ユーザー主導型プロジェクトマネジメントのススメ実践 ユーザー主導型プロジェクトマネジメント(1)(1/2 ページ)

「ITはよく分からないから」といって、プロジェクトをベンダに丸投げして失敗に陥っている例は枚挙にいとまがない。プロジェクトの主導権をユーザー側に取り戻すために方策を考えていこう。

» 2008年05月21日 12時00分 公開
[岩本康弘,@IT]

プロジェクトに必須な業務プロセスの可視化

 わたしは一昨年、総工数 数千人月の大規模プロジェクトに、ユーザーPMとして参画する機会に恵まれました。

 このプロジェクトは幸いにして成功を収め、わたし自身、非常に大きな糧と自信を得るとともに、ユーザーがプロジェクトを牽引(けんいん)することの大切さや面白さを肌で感じる良い機会となりました。本連載では、これまでわたしが得た経験を基に、“ユーザー主導”でプロジェクトを推進することの意義、そして実践に即した考え方や行動指針などを、ユーザーPMの視点でご紹介していきたいと思います。

 下の図1は、この連載で題材として扱うプロジェクト体制の概要です。

図1 モデルプロジェクトの概要

 まず、ユーザー側の体制ですが、中央には本連載の主役であるユーザーPMと十数名の開発メンバーで構成された“ユーザー開発チーム”が存在します。そして、経営者や業務部門などの要求のステークホルダーは定常業務の傍らで参画しています。一方、開発側ですが、大小十数社、総勢200人ほどのスタッフが参画する典型的なマルチベンダ体制です。

 なお、あえて特定のプライムベンダを設定せずにユーザー開発チームが各ベンダの管理を直接行います。わたしはユーザー主導型プロジェクトマネジメントの遂行には、このようなユーザー開発チームを中心としたフラットな体制が適していると考えています。さて、1回目の今回は、ITプロジェクトの現状と、ユーザー主導型プロジェクトマネジメントの可能性について考察していきます。

ユーザー企業を取り巻く複雑なIT情勢

 近年、破綻(はたん)するITプロジェクトはどの程度あるのでしょう。一説によると国内のシステム構築案件における、不採算や赤字プロジェクトの損失額は年間約1000億円にも達するそうです。

 この要因はテクノロジの進歩に伴うシステム化領域の拡大などが考えられますが、IT系の雑誌や記事、調査機関のアンケートなどから総合的に判断しても、やはりユーザー企業の多くはITプロジェクトにおいて負のスパイラルに陥っているように見えます。

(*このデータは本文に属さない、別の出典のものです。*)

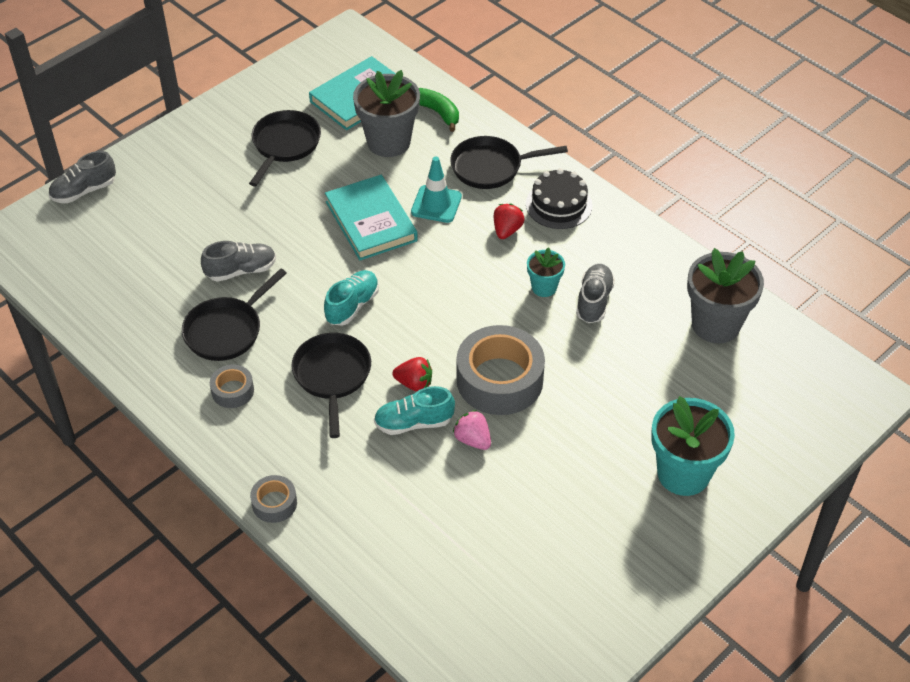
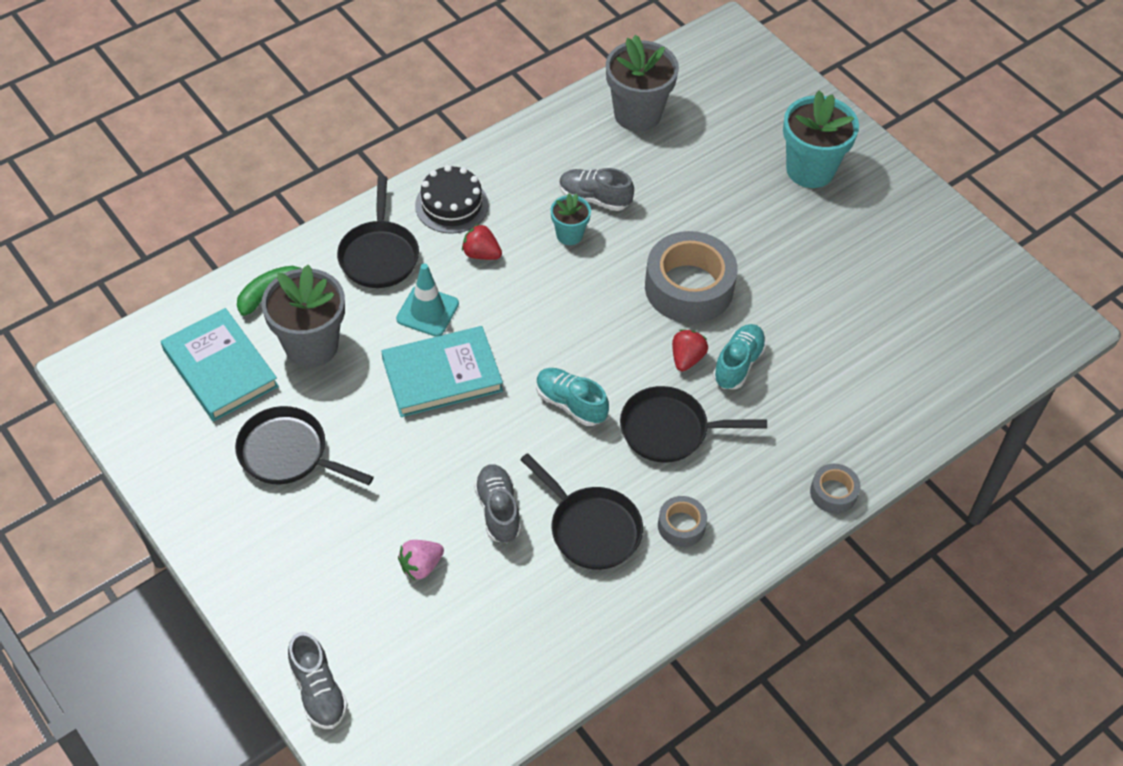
camera: 85 degrees left, 5 degrees up
(414, 423) = (738, 364): turquoise shoe -> turquoise shoe turned 150 degrees counterclockwise
(473, 440) = (762, 318): pink strawberry -> pink strawberry (421, 566)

 事実、ROI向上TCO削減、セキュリティ確保など、ユーザー企業を取り巻くIT情勢は年々複雑化しています。それに合わせて、SIerやベンダが提案してくるトレンド技術も高度化しており、その有効性やフィージビリティの評価には相応の知識と経験が必要です。

ALT 図2 ユーザー企業を取り巻く複雑なIT情勢

 しかし、ユーザーの多くはこうした知識・経験が不足しており、そのためにベンダに主導権を委ねることになります。その結果として要求と乖離(かいり)したシステム、プロジェクトの破綻といった道を歩んでしまうことが少なくないようです。さらに、このような失敗が積み重なって一種のトラウマとなり、ユーザー企業の多くはシステム開発プロジェクト、あるいはITそのものに対して、ある種の負のイメージを抱いてしまっているのではないでしょうか。

 一方、SIerやベンダの見方はどうでしょう? わたしは、キャリアの大半をユーザー企業の立ち位置で過ごしてきましたが、幸いにも、過去に仕事をご一緒させていただいたSIerやベンダの皆さまとは、懇意にお付き合いしていただいております。

 彼らとの交流でよく耳にするのは、「ユーザー企業の多くはリテラシーが低く、ユーザーPMにも主体性がない以上、ユーザー主導を期待できない。プロジェクトを推進するには必然的にベンダ主導にならざるを得ない」といった趣旨の声です。これは(ある程度、事実であるだけに)極めて残念なことだと感じています。